= Task item =
Reproduce, from the lines below, exactly the stretch that begins at the line containing "Recently Booked Condo" and ends at the line containing "LOOKUP HOST HOSTNAME [TYPE]", both included.
***
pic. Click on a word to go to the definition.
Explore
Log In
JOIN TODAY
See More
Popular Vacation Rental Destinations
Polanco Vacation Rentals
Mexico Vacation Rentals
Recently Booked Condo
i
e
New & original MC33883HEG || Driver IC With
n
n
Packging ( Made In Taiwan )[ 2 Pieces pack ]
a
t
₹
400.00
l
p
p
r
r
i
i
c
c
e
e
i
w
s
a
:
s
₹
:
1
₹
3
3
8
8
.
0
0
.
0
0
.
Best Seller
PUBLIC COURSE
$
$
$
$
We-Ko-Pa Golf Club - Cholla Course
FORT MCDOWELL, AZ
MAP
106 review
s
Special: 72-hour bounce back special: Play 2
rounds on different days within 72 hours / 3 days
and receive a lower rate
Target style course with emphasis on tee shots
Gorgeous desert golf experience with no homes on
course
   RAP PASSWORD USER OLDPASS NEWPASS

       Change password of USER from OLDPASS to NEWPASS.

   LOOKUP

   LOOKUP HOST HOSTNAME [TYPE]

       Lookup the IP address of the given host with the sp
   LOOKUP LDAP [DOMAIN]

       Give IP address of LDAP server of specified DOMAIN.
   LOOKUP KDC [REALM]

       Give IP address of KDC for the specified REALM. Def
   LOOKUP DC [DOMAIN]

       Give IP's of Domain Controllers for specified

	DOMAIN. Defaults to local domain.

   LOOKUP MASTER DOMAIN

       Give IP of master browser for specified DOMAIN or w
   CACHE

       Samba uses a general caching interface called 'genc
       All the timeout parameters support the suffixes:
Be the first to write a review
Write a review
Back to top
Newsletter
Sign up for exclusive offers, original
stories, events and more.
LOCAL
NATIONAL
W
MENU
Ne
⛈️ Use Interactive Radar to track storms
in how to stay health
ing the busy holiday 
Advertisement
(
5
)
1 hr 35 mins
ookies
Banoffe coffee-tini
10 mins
***
= Solution to this task =
Recently Booked Condo
i
e
New & original MC33883HEG || Driver IC With
n
n
Packging ( Made In Taiwan )[ 2 Pieces pack ]
a
t
₹
400.00
l
p
p
r
r
i
i
c
c
e
e
i
w
s
a
:
s
₹
:
1
₹
3
3
8
8
.
0
0
.
0
0
.
Best Seller
PUBLIC COURSE
$
$
$
$
We-Ko-Pa Golf Club - Cholla Course
FORT MCDOWELL, AZ
MAP
106 review
s
Special: 72-hour bounce back special: Play 2
rounds on different days within 72 hours / 3 days
and receive a lower rate
Target style course with emphasis on tee shots
Gorgeous desert golf experience with no homes on
course
   RAP PASSWORD USER OLDPASS NEWPASS

       Change password of USER from OLDPASS to NEWPASS.

   LOOKUP

   LOOKUP HOST HOSTNAME [TYPE]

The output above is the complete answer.